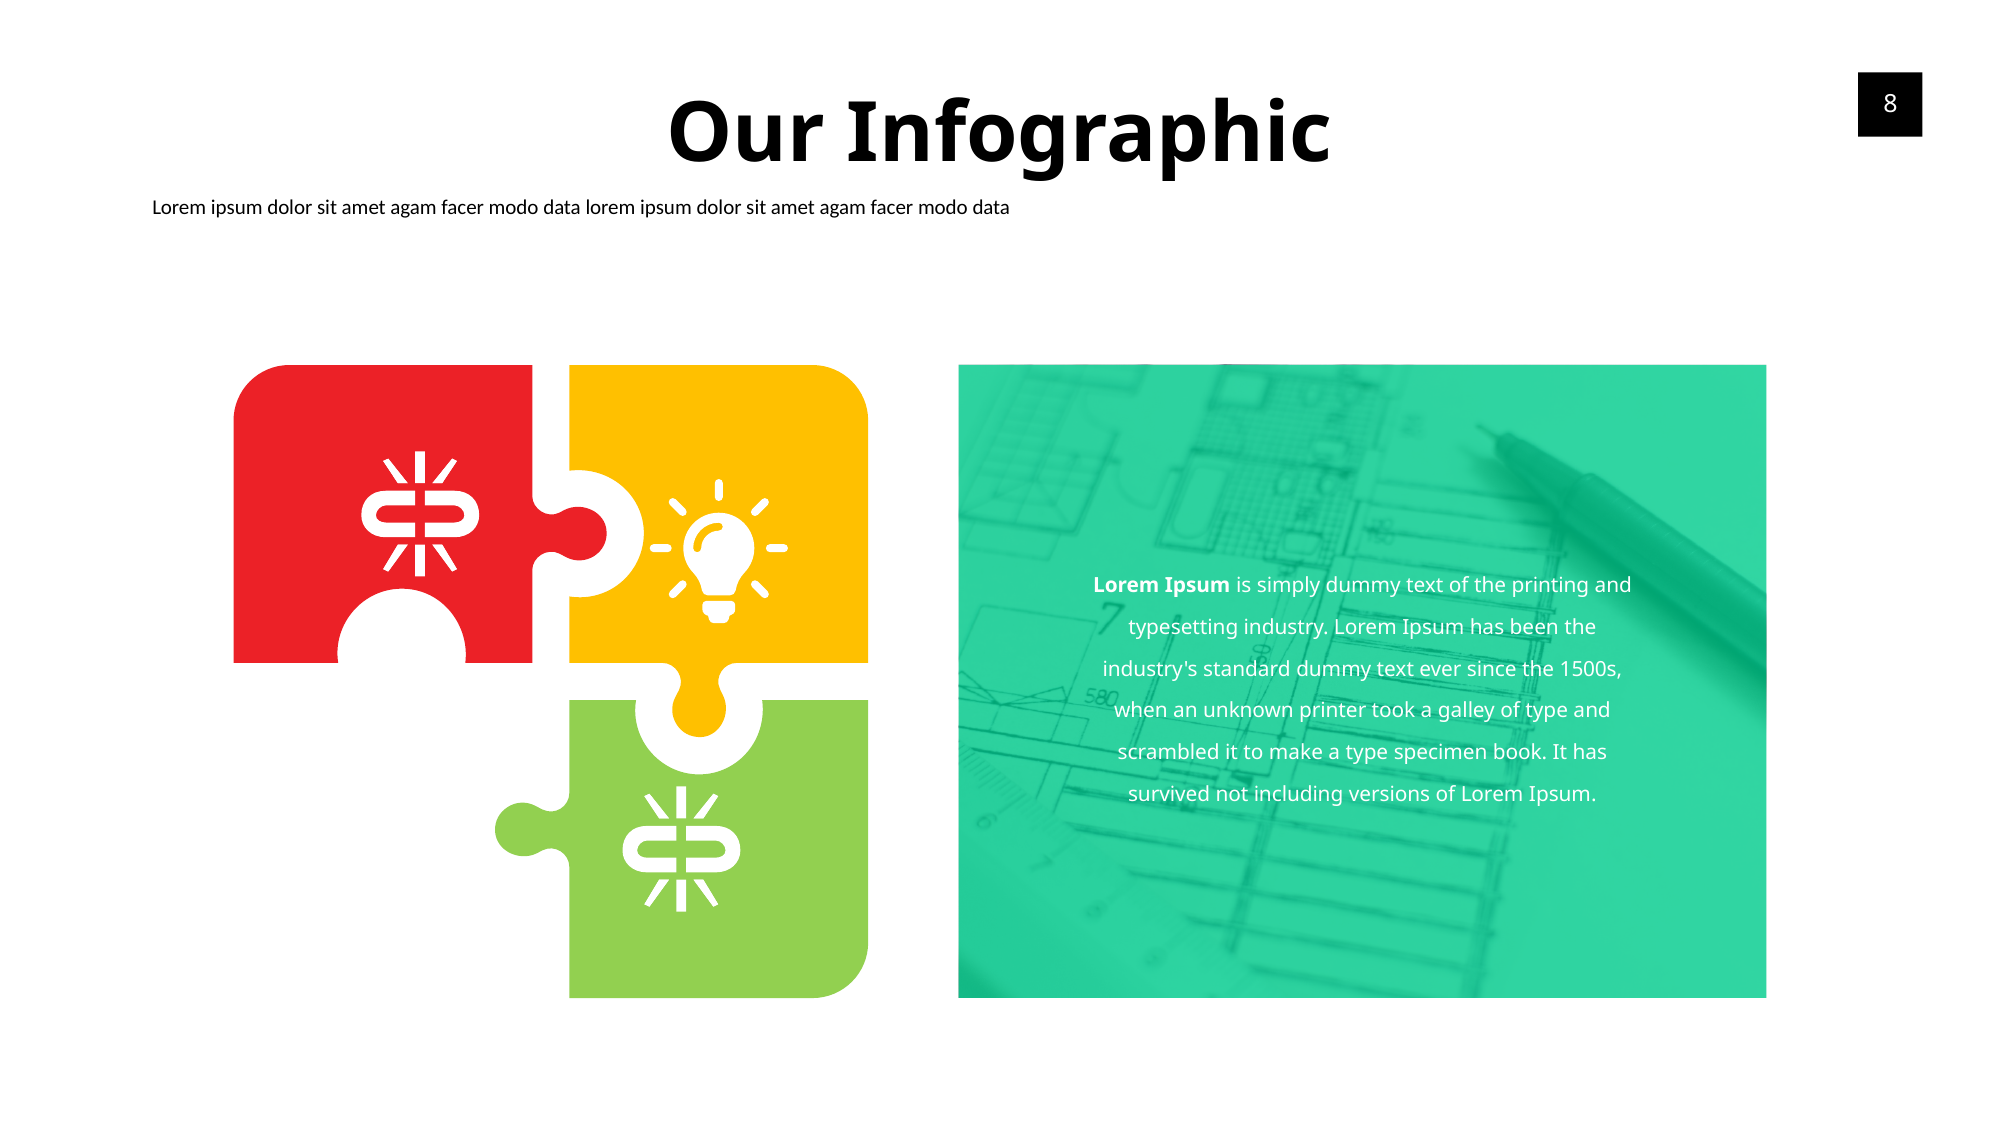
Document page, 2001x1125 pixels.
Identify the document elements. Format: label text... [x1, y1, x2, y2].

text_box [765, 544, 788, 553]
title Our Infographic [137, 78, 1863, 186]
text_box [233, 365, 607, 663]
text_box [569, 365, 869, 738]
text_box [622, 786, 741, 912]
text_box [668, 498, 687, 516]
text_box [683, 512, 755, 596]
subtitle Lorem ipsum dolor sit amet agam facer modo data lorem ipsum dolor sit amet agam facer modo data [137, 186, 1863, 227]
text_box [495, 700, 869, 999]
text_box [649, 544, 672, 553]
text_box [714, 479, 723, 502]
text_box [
...
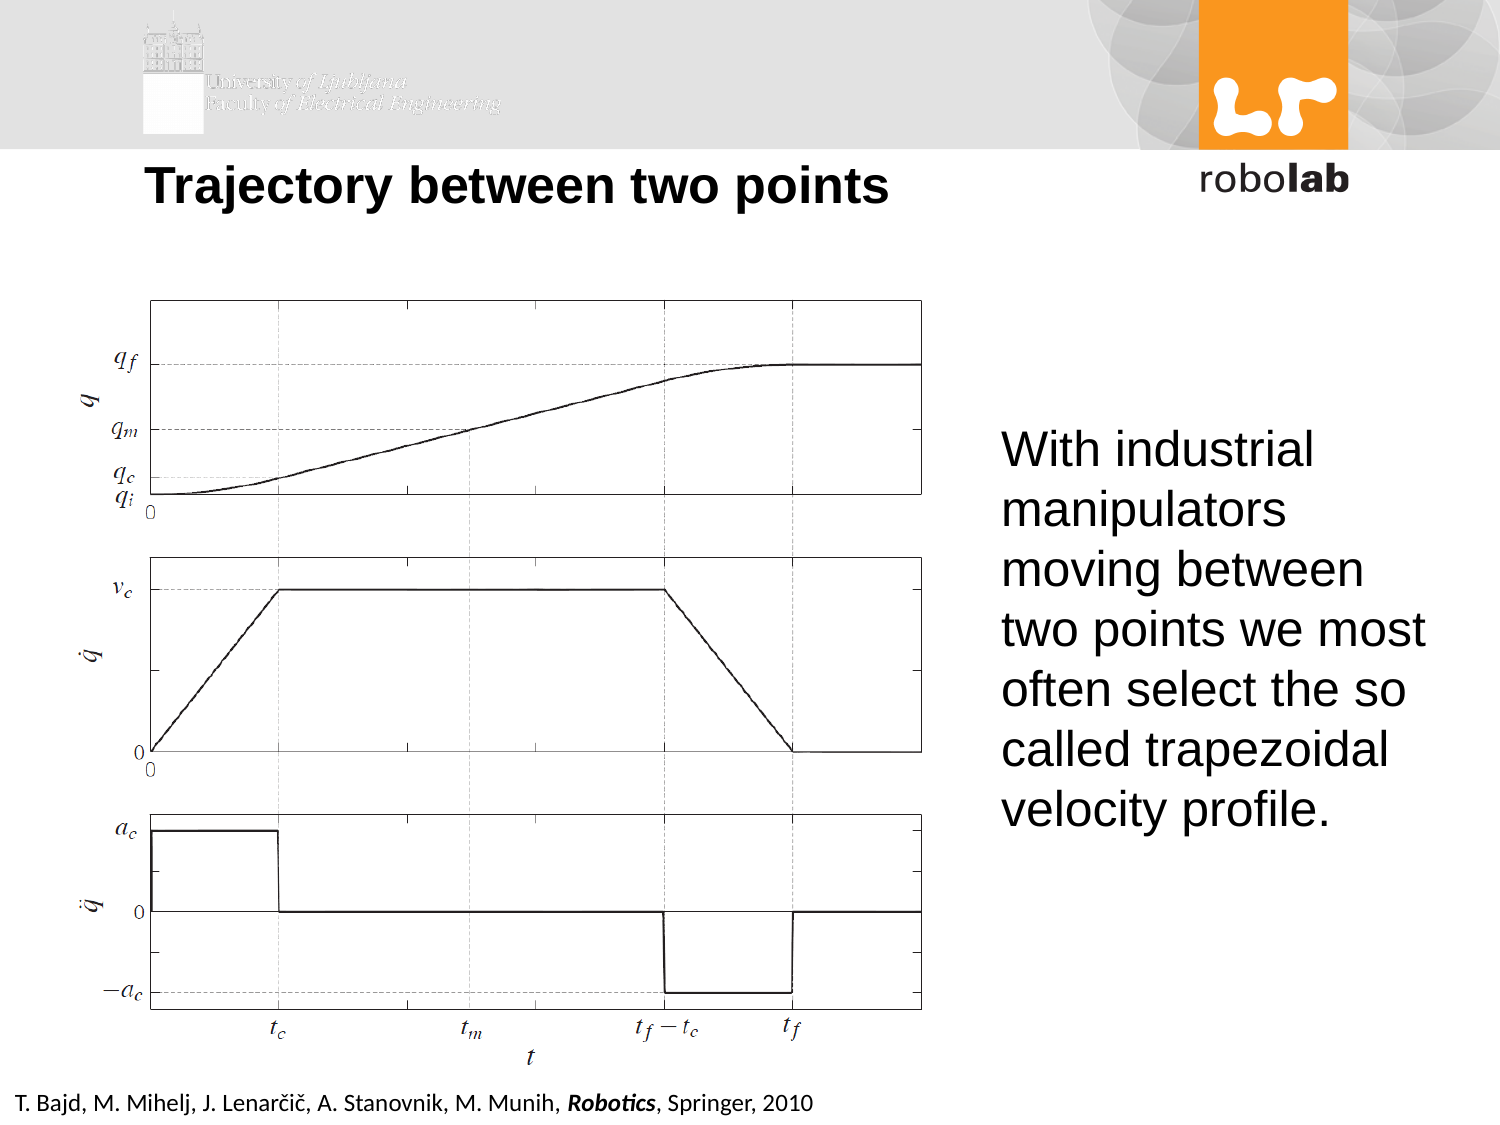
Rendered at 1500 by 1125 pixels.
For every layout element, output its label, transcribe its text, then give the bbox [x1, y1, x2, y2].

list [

EXERCISE DETAILS: For the string "pixels", show each line of the listing where it appears.

RESPONSE TO THIS TASK:
Document page, 2001x1125 pixels.
Rendered at 1500 by 1125 pixels.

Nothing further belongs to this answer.